After Mom passed away, I took up the gauntlet for the High Holy Days – a cheerful pink oven mitt that does little to protect me from the loneliness I feel as I go through the Salade de Piments ritual without her. Instead of wheeling a double-wide cart through Publix, I squeeze through the produce aisle of the Park Slope Food Coop, still stunned by the bounty – heaps of red, orange, yellow, green peppers bursting with organic good health – a kaleidoscope of cherub-cheeked peppers that would have brought tears to my mother’s eyes. Instead of battling grandmothers for the best cuts of brisket, I face the Birkenstock-heeled Coop shoppers, a formidable crew in their own way.
When I leave the Coop there's no blast of tropical warmth or air-conditioned car. I cart my precious peppers home seven blocks and up three flights of stairs to my own urban kitchen. Here, the northern light has a bluish tint. The kids at the nearby grammar school sound almost like my nieces and son playing in the pool. I open my bag of peppers and take in their familiar nightshade smell. I sing Fly Me to the Moon quietly to myself. I allow myself a little cry. I feel that my mother is right here with me. Hurry up, sweetheart, she tells me, we don't have all day.

Salade de Piments (Matbucha)

8 sweet bell peppers, varied colors if available

12 plum tomatoes (or can of stewed, whole tomatoes, drained and chopped roughly)
4 cloves garlic, sliced thin
1/2 cup olive oil
1 bay leaf
pinch red pepper flakes
salt and pepper to taste

Preheat oven to broil.

Prepare peppers: Set broiler on high and arrange peppers on a foil-covered baking sheet 4-6” from flame, turning often with kitchen tongs until blackened on all sides. Or you can roast over a gas flame, turning evenly. Place in a paper or plastic bag for at least 15 minutes to loosen skin. Peel, core, seed, and cut into ½” strips.

Prepare tomatoes: Score tomatoes. In a large pot of boiling water, submerge for 10 seconds and remove with a slotted spoon. When cooled, peel, core, seed, and cut into ½” strips.

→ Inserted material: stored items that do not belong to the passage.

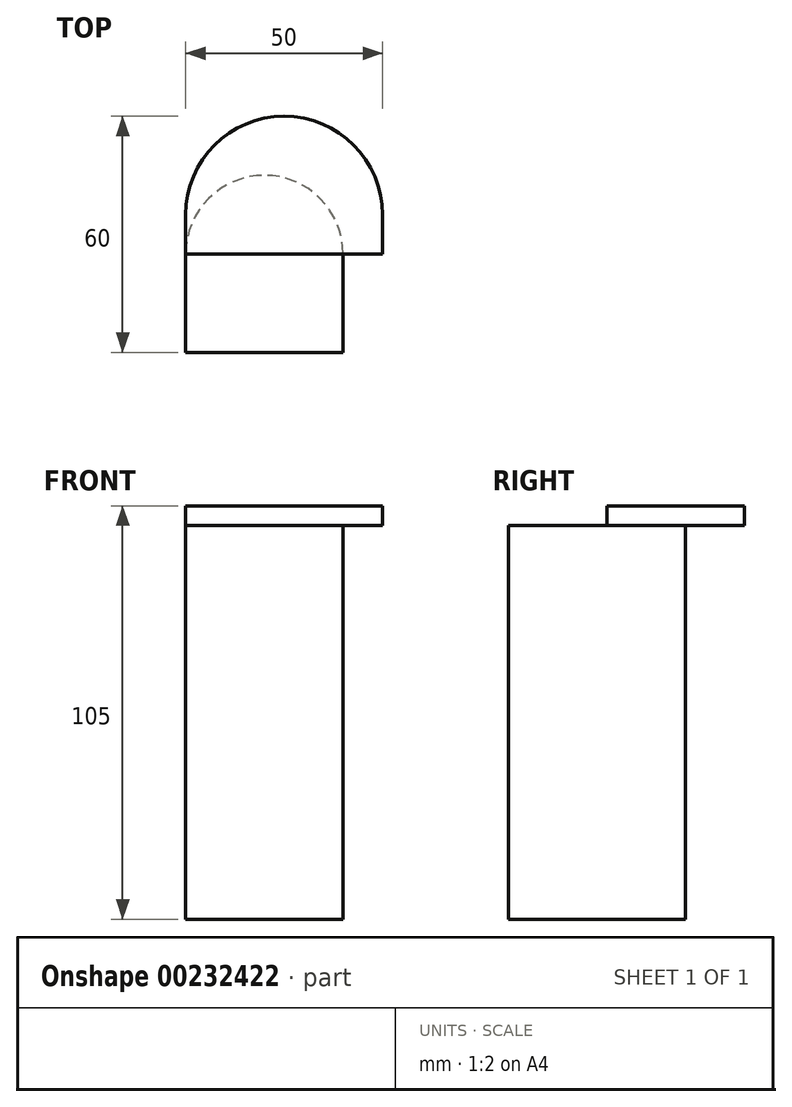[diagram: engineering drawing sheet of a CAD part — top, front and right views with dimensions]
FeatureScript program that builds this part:
annotation { "Feature Type Name" : "Feature", "Feature Type Description" : "" }
export const myFeature = defineFeature(function(context is Context, id is Id, definition is map)
    precondition{}
    {
        {
            var Q0;
            Q0=qCreatedBy(makeId("Top.planeOp"),FACE);
            var sketch = newSketch(context, id + "F0", { "sketchPlane" : qUnion([Q0])});
            skCircle(sketch, "E0", {"center": v(0, 0) * mm, "radius": 20 * mm});
            skLineSegment(sketch, "E1.bottom", {"start": v(20, 0) * mm, "end": v(-20, 0) * mm});
            skLineSegment(sketch, "E1.top", {"start": v(20, -25) * mm, "end": v(-20, -25) * mm});
            skLineSegment(sketch, "E1.left", {"start": v(20, 0) * mm, "end": v(20, -25) * mm});
            skLineSegment(sketch, "E1.right", {"start": v(-20, 0) * mm, "end": v(-20, -25) * mm});
            skSolve(sketch);
        }
        {
            var Q0;
            Q0 = qSketchRegion(id + "F0", true);
            extrude(context, id + "F1", {"entities" : qUnion([Q0]), "depth" : 100 * mm});
        }
        {
            var Q0;
            Q0=makeQuery(id+"F1.opExtrude","CAP_FACE",FACE,{"disambiguationData":[OSD([sQuery(id+"F0.wireOp",EDGE,"E0")])],"isStart":false});
            var sketch = newSketch(context, id + "F2", { "sketchPlane" : qUnion([Q0])});
            skLineSegment(sketch, "E2.bottom", {"start": v(-20, 0) * mm, "end": v(30, 0) * mm});
            skLineSegment(sketch, "E2.left", {"start": v(-20, 0) * mm, "end": v(-20, 10) * mm});
            skLineSegment(sketch, "E2.right", {"start": v(30, 0) * mm, "end": v(30, 10) * mm});
            skArc(sketch, "E3.trimOffspring", {"start": v(30, 10) * mm, "mid": v(5, 35) * mm, "end": v(-20, 10) * mm});
            skSolve(sketch);
        }
        {
            var Q0;
            Q0 = qSketchRegion(id + "F2", true);
            extrude(context, id + "F3", {"entities" : qUnion([Q0]), "operationType" : NewBodyOperationType.ADD, "depth" : 5 * mm});
        }
    });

Heat olive oil in a large pan over medium-high heat. Add garlic (and optional red pepper flakes) and cook until scented, but not browned. Add peppers, tomatoes, and bay leaf. Reduce heat to a slow simmer, cover, and stir periodically. After one hour, add ½ teaspoon salt. Simmer for another 45 minutes to an hour, uncovered to reduce and thicken the sauce, until tomatoes have disintegrated, but peppers still retain some shape. Salt and pepper to taste.